— Potongan Dokumen —
◆ ◆ ◆ ◆ ◆ ◆ ◆
Kesempatan dan Tanggung Jawab Sosial Pelaku StartUp (#Part2)
“ … dalam 10 tahun ke depan, kita akan membantu 10 juta perusahaan bertahan hidup, bertumbuh dan berkembang, menciptakan 100 juta pekerjaan, menyediakan platform yang sangat murah dan baik bagi 1 miliar orang…” (Wei, 2017)
Sukma.co – Begitulah kutipan pidato Jack Ma, pelaku StartUp China yang bergerak di bidang perdagangan. Melalui Alibaba dan situs Taobao, Jack Ma mendapatkan kesempatan untuk mengubah hidup para pemilik bisnis kelas mikro dan makro di China. Para pemilik bisnis di China kini mendapatkan kemudahan untuk memasarkan produknya kepada masyarakat China dan masyarakat dunia melalui platform jual beli online yang diciptakan oleh Alibaba.
◆ ◆ ◆ ◆ ◆ ◆ ◆
— Kumpulan Data —
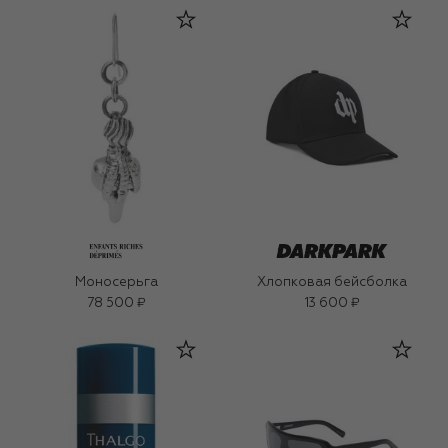
Моносерьга
Хлопковая бейсболка
78 500 ₽
13 600 ₽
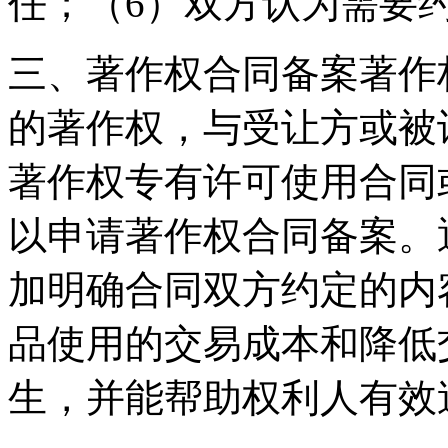
任；（6）双方认为需要
三、著作权合同备案著作
的著作权，与受让方或被
著作权专有许可使用合同
以申请著作权合同备案。
加明确合同双方约定的内
品使用的交易成本和降低
生，并能帮助权利人有效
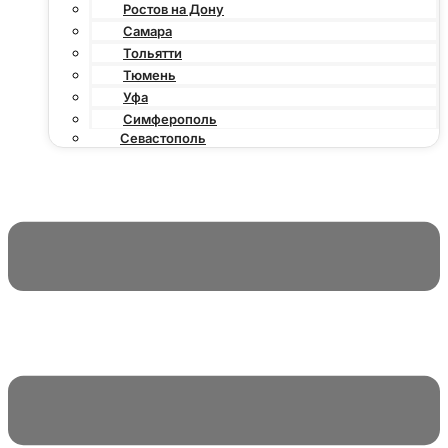
Ростов на Дону
Самара
Тольятти
Тюмень
Уфа
Симферополь
Севастополь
◆ ◆ ◆ ◆ ◆ ◆ ◆
— Apa yang Diminta —
• a. Jawab pertanyaan berikut berdasarkan teks tentang pelaku StartUp.
(i) Menurut kutipan pidato, berapa pekerjaan yang akan diciptakan dalam 10 tahun ke depan?
(ii) Siapa yang menyampaikan pidato tersebut?
(iii) Selain Alibaba, situs apa yang disebut dalam teks?
• b. Tuliskan kembali tanpa perubahan bagian teks tentang pelaku StartUp yang diawali kata-kata berisi "Sukma.co – Begitulah" dan ditutup dengan "diciptakan oleh Alibaba.".

— Hasil Tugas —
• a.
(i) 100 juta pekerjaan
(ii) Jack Ma
(iii) Taobao

• b.
Sukma.co – Begitulah kutipan pidato Jack Ma, pelaku StartUp China yang bergerak di bidang perdagangan. Melalui Alibaba dan situs Taobao, Jack Ma mendapatkan kesempatan untuk mengubah hidup para pemilik bisnis kelas mikro dan makro di China. Para pemilik bisnis di China kini mendapatkan kemudahan untuk memasarkan produknya kepada masyarakat China dan masyarakat dunia melalui platform jual beli online yang diciptakan oleh Alibaba.